Now we will run PCA to reduce and uncorrelate dimensions.  

In [26]:
pca = PCA(k=5, inputCol="scaledFeatures", outputCol="pcaFeatures")
model = pca.fit(ScaledFeatures)
pcaFeatures = model.transform(ScaledFeatures).select("pcaFeatures")

Let's take a look at the transformed dataset.  let's look at a distribution of our transformed dataset

## Re-Running the Correlation Matrix

In [29]:
## Checking the correlation matrix of the data.

r1 = Correlation.corr(pcaFeatures, "pcaFeatures").head()
print("Pearson correlation matrix:\n" + str(r1[0]))

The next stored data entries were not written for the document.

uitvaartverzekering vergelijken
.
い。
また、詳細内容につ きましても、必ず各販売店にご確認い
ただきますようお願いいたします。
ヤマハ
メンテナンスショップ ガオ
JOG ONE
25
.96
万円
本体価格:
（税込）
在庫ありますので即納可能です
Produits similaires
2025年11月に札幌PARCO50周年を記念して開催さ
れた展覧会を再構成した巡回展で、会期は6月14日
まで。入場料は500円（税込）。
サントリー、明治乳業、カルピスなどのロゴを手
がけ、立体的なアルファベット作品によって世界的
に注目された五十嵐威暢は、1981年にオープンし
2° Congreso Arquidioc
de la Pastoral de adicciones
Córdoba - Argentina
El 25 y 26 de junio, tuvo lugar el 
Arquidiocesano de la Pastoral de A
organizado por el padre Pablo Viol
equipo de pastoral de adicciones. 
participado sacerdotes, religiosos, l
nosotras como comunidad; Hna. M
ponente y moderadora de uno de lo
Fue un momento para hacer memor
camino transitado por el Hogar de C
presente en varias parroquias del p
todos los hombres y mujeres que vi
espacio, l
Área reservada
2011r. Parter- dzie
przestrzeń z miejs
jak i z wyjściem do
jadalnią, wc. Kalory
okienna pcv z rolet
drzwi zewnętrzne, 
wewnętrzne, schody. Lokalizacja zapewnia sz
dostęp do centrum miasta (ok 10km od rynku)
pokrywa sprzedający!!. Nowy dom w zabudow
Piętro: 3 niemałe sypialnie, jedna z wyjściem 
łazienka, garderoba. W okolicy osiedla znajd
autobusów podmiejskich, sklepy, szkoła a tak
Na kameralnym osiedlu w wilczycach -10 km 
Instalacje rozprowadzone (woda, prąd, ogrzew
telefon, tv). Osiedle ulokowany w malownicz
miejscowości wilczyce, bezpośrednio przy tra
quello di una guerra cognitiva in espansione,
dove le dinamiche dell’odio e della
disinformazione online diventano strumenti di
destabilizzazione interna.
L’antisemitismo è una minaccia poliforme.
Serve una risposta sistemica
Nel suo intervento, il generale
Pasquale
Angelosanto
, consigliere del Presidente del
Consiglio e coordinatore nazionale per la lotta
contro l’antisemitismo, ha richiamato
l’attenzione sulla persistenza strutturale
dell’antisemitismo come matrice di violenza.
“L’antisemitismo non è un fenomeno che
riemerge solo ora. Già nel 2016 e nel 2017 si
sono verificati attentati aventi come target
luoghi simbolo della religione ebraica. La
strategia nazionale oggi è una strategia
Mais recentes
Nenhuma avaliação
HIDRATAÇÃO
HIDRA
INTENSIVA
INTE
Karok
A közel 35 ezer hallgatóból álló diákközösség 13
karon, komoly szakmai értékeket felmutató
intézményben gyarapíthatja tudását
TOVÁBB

Pearson correlation matrix:
DenseMatrix([[  1.00000000e+00,   2.19178051e-15,  -1.96118809e-15,
                1.19928863e-14,  -7.16527547e-16],
             [  2.19178051e-15,   1.00000000e+00,   4.94598957e-15,
               -1.55774434e-14,  -6.85746261e-15],
             [ -1.96118809e-15,   4.94598957e-15,   1.00000000e+00,
               -8.64329987e-15,  -2.69051328e-15],
             [  1.19928863e-14,  -1.55774434e-14,  -8.64329987e-15,
                1.00000000e+00,   7.28128485e-15],
             [ -7.16527547e-16,  -6.85746261e-15,  -2.69051328e-15,
                7.28128485e-15,   1.00000000e+00]])


Note the very small, close to zero correlations in the matrix.  The 5 dimensions are for all practical purposes independent and orthogonal.